La Direzione investigativa antimafia di Genova ha confiscato beni mobili e immobili per un valore complessivo di circa due milioni di euro a due persone arrestate nel luglio del 2016 nell’ambito della operazione antimafia “Alchemia”, condotta dalla Direzione distrettuale antimafia reggina, eseguita congiuntamente dalla Dia e dalla Polizia di Stato e conclusasi con l’emissione di 42 misure cautelari.
I due sono risultati affiliati a notissime cosche di ‘ndrangheta ed indiziati di associazione di tipo mafioso, concorso esterno in associazione mafiosa, corruzione, intestazione fittizia di beni e società. Il Tribunale di Reggio Calabria ha riconosciuto come l’associazione all’interno della quale si muovevano i due soggetti colpiti dal provvedimento ablativo fosse propriamente di tipo mafioso e ha quindi disposto la confisca dell’intero capitale sociale e patrimonio aziendale di un’impresa operante nel settore delle pulizie industriali e civili, di un fabbricato e di un terreno in provincia di Alessandria, nonché di conti correnti, beni mobili registrati e posizioni finanziarie riconducibili agli indagati.
L’attività nasce da indagini preventive svolte dalla stessa Dia cui sono seguite la proposta di misura da parte della procura di Reggio Calabria e l’emissione del provvedimento da parte del Tribunale – Sezione misure di prevenzione.

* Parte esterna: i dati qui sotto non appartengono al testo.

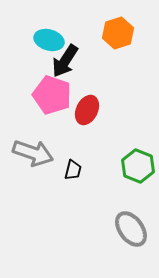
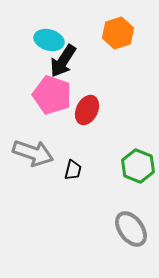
black arrow: moved 2 px left
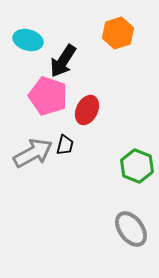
cyan ellipse: moved 21 px left
pink pentagon: moved 4 px left, 1 px down
gray arrow: rotated 48 degrees counterclockwise
green hexagon: moved 1 px left
black trapezoid: moved 8 px left, 25 px up
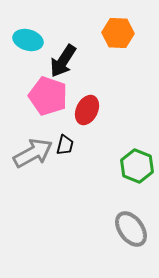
orange hexagon: rotated 20 degrees clockwise
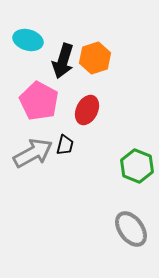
orange hexagon: moved 23 px left, 25 px down; rotated 20 degrees counterclockwise
black arrow: rotated 16 degrees counterclockwise
pink pentagon: moved 9 px left, 5 px down; rotated 9 degrees clockwise
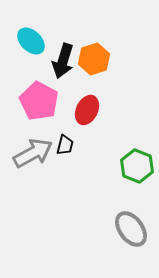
cyan ellipse: moved 3 px right, 1 px down; rotated 28 degrees clockwise
orange hexagon: moved 1 px left, 1 px down
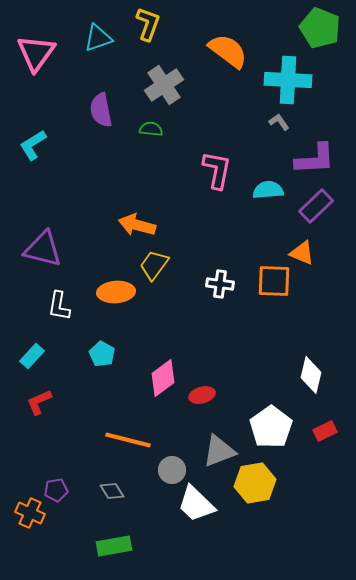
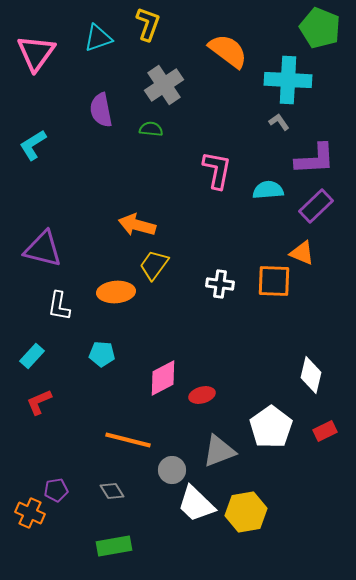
cyan pentagon: rotated 25 degrees counterclockwise
pink diamond: rotated 9 degrees clockwise
yellow hexagon: moved 9 px left, 29 px down
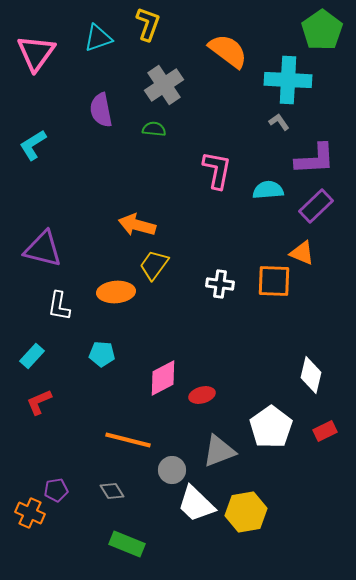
green pentagon: moved 2 px right, 2 px down; rotated 15 degrees clockwise
green semicircle: moved 3 px right
green rectangle: moved 13 px right, 2 px up; rotated 32 degrees clockwise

Sono Orlando Sofio di Novi Ligure e Marianna Grutteria di Serravalle Scrivia i due soggetti destinatari di un provvedimento di confisca, per un valore di circa 2 milioni di euro, emesso dalla sezione Misure di prevenzione del Tribunale di Reggio Calabria su richiesta della Direzione distrettuale antimafia guidata dal procuratore Giovanni Bombardieri e dall’aggiunto Gaetano Paci. Entrambi di origine calabrese sono stati condannati nel luglio 2020 per associazione a delinquere semplice nel processo “Alchemia”: 5 anni e 3 mesi di carcere sono stati inflitti a Sofio dal Tribunale di Palmi che ha condannato, invece, Grutteria a 3 anni di reclusione. I pm, però, hanno fatto appello perché nell’ambito dell’inchiesta, secondo la Dda, i due imputati dovrebbero essere condannati per associazione mafiosa perché ritenuti intranei alle cosche Raso-Gullace-Albanese e Gagliostro-Parrello. Sofio infatti, avrebbe gestito le imprese riconducibili alle consorterie mafiose ed era considerato dalla Dia l’accompagnatore e “telefonista” del boss Carmelo “Nino” Gullace, mentre la Grutteria sarebbe stata, secondo gli inquirenti, a completa disposizione delle cosche di Palmi.